• Texte fourni

Il en va autrement avec la guerre en Ukraine, là il ne s’agit pas de ressources mais d’options fondamentales non réductibles à une négociation donnant-donnant. La logique des moyens et de la raison calculatrice qui a fait des merveilles dans la mise en place de la globalisation et prise au dépourvu. L’imaginaire de bisounours où tout est question de moyens a fait place en un clin d’œil à la confrontation portant sur des valeurs fondamentales. Le slogan «quoi qu’il en coûte» a accompagné la réponse de la France et d’une partie de l’Union européenne à la pandémie.
Un réveil douloureux
Ce même discours a aussi bien fonctionné dans le cadre de la crise financière ou pour qualifier la réponse occidentale à l’urgence climatique. Pourtant, aujourd’hui, face à la guerre, on se garde bien de recourir à un tel langage car il serait chargé d’une autre signification, dépassant et de loin les seules ressources matérielles. Il signifierait une prise de risque existentielle. Pourtant, nous le savons bien, l’enjeu aujourd’hui dépasse les seuls moyens, il porte sur les valeurs fondamentales de la civilisation et sur la volonté de les défendre aujourd’hui contre la Russie, demain peut-être contre la Chine.

• Données fournies
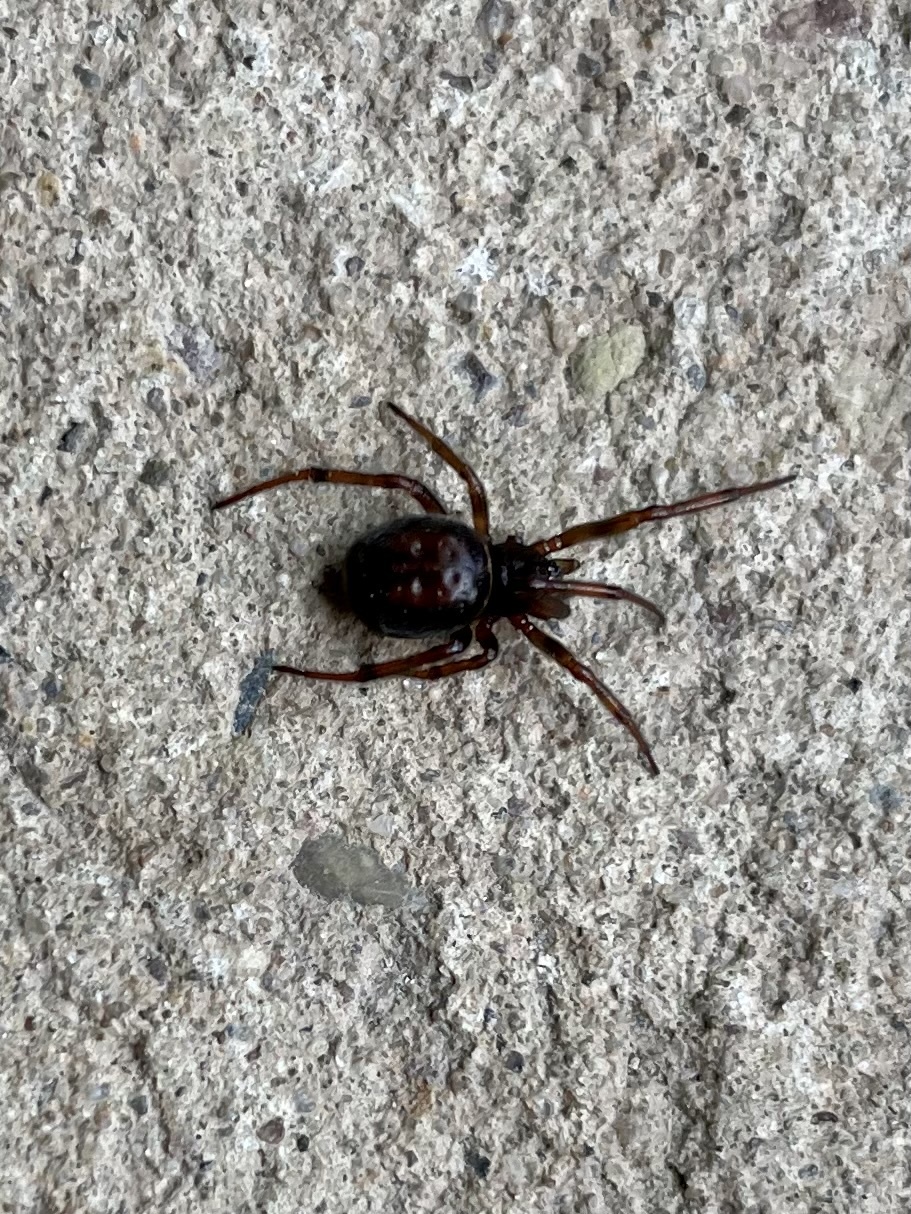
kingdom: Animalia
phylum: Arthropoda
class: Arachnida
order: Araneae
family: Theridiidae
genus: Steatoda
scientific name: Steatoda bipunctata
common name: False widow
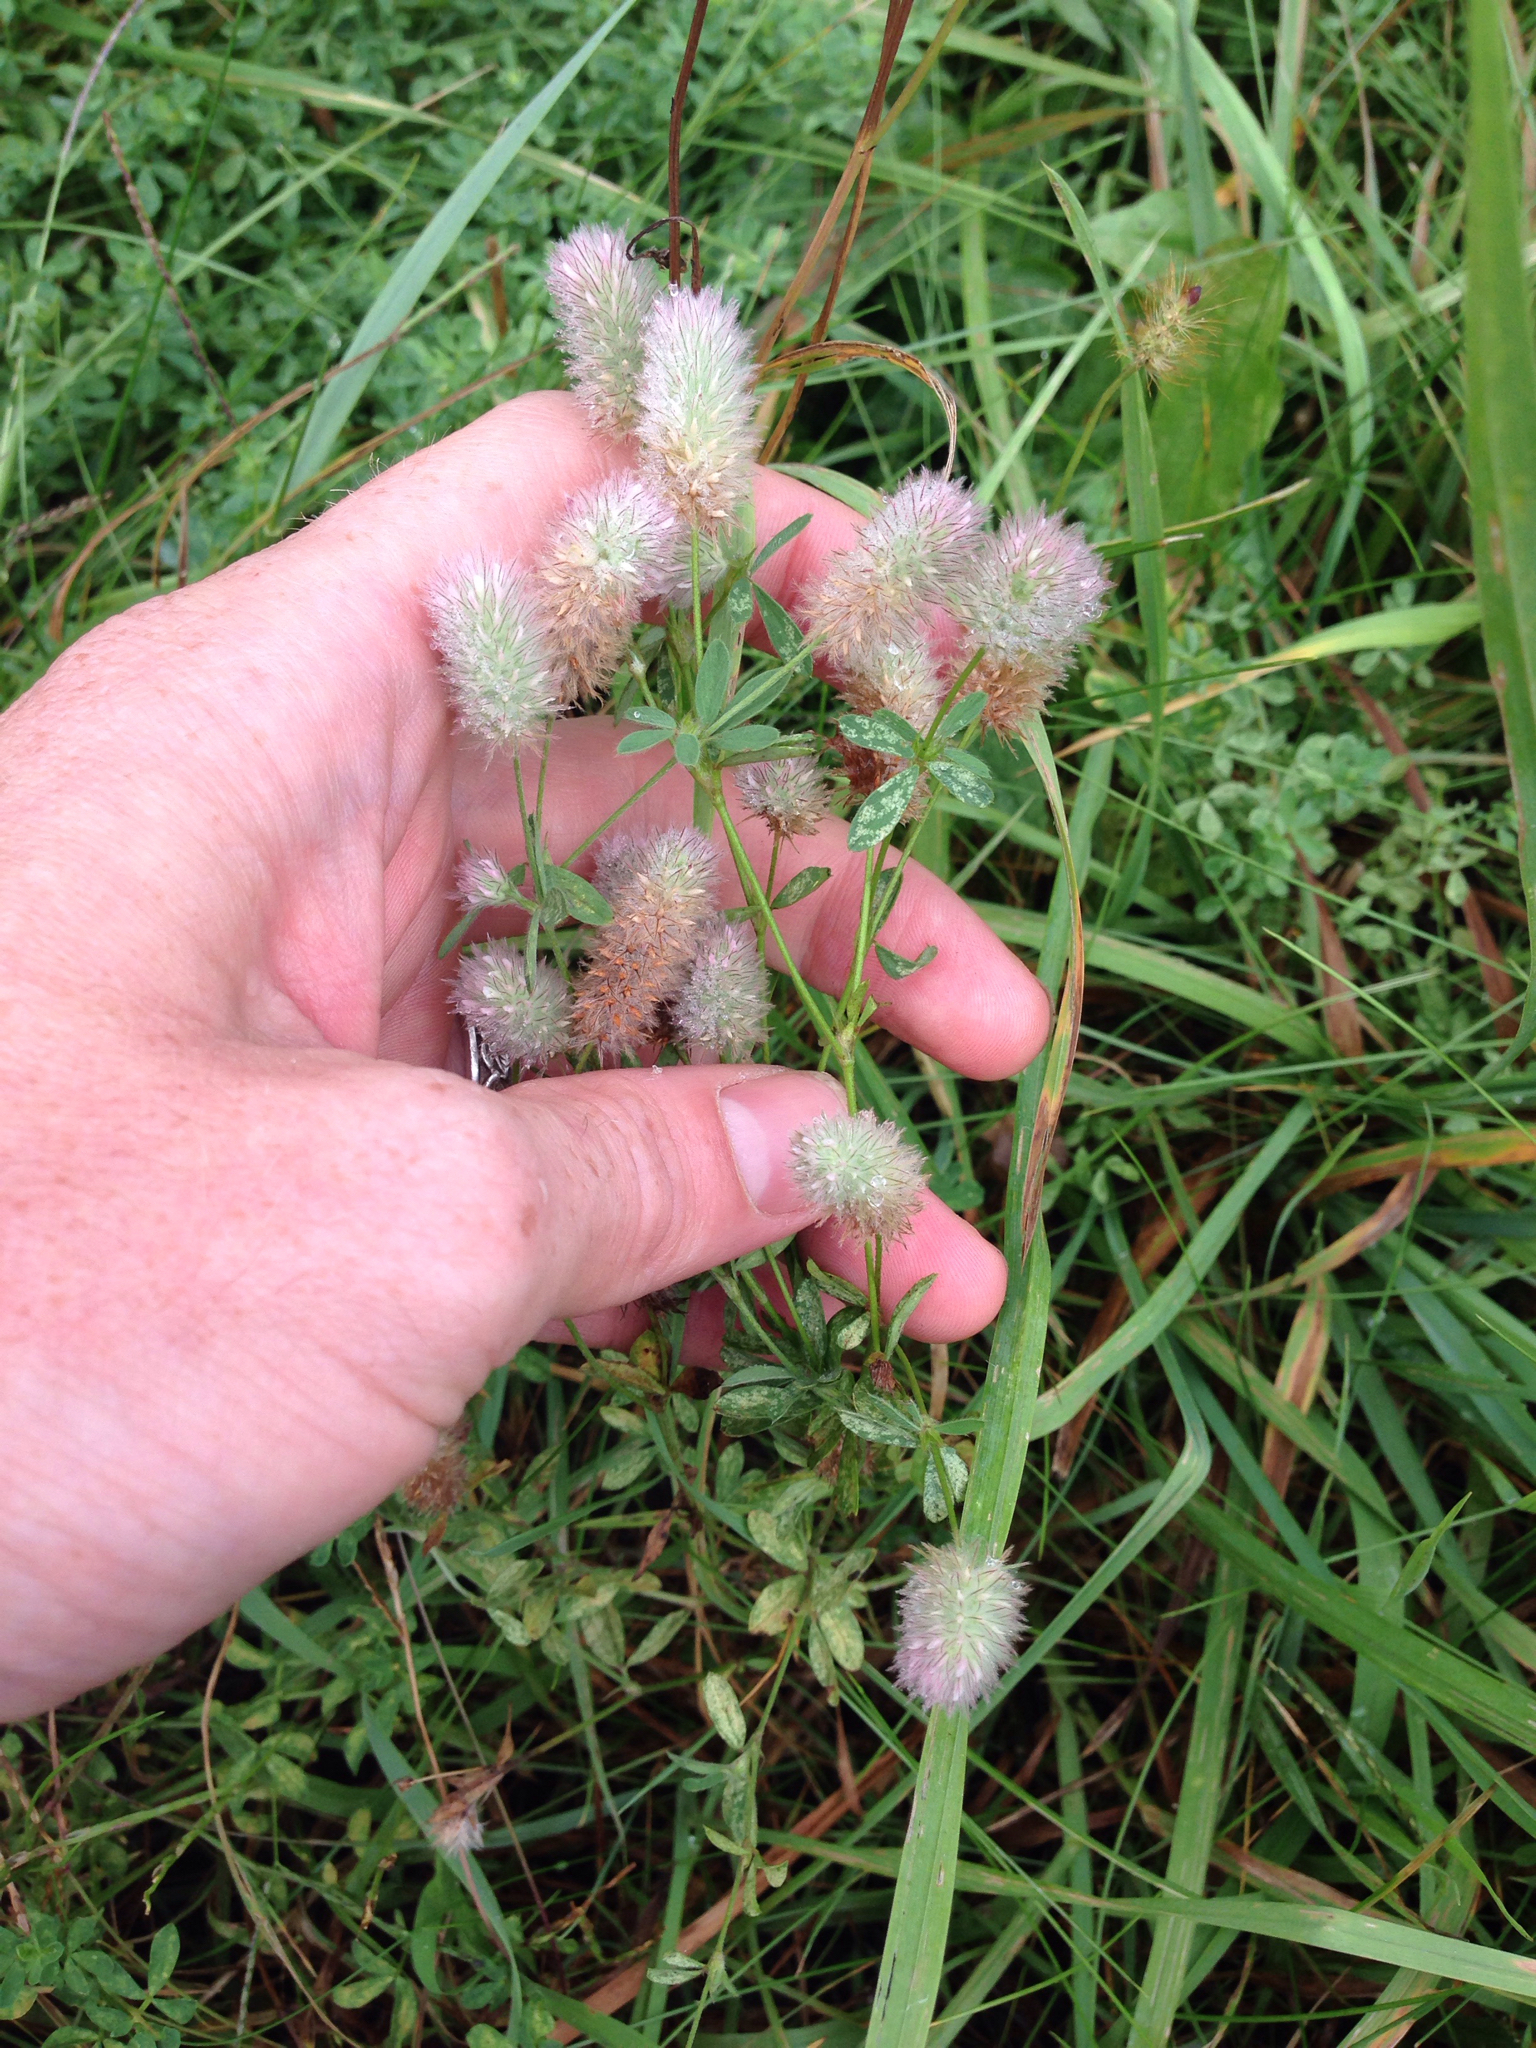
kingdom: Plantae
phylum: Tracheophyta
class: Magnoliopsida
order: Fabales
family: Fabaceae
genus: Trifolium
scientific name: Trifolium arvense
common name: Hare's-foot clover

• Défi A
Recopiez le texte sur la guerre en Ukraine de « Il en va autrement » à « à la pandémie. ».
• Défi B
Dressez la liste de tous les pays nommés dans le texte sur la guerre en Ukraine.

• Réponse complète A
Il en va autrement avec la guerre en Ukraine, là il ne s’agit pas de ressources mais d’options fondamentales non réductibles à une négociation donnant-donnant. La logique des moyens et de la raison calculatrice qui a fait des merveilles dans la mise en place de la globalisation et prise au dépourvu. L’imaginaire de bisounours où tout est question de moyens a fait place en un clin d’œil à la confrontation portant sur des valeurs fondamentales. Le slogan «quoi qu’il en coûte» a accompagné la réponse de la France et d’une partie de l’Union européenne à la pandémie.

• Réponse complète B
Ukraine, France, Russie, Chine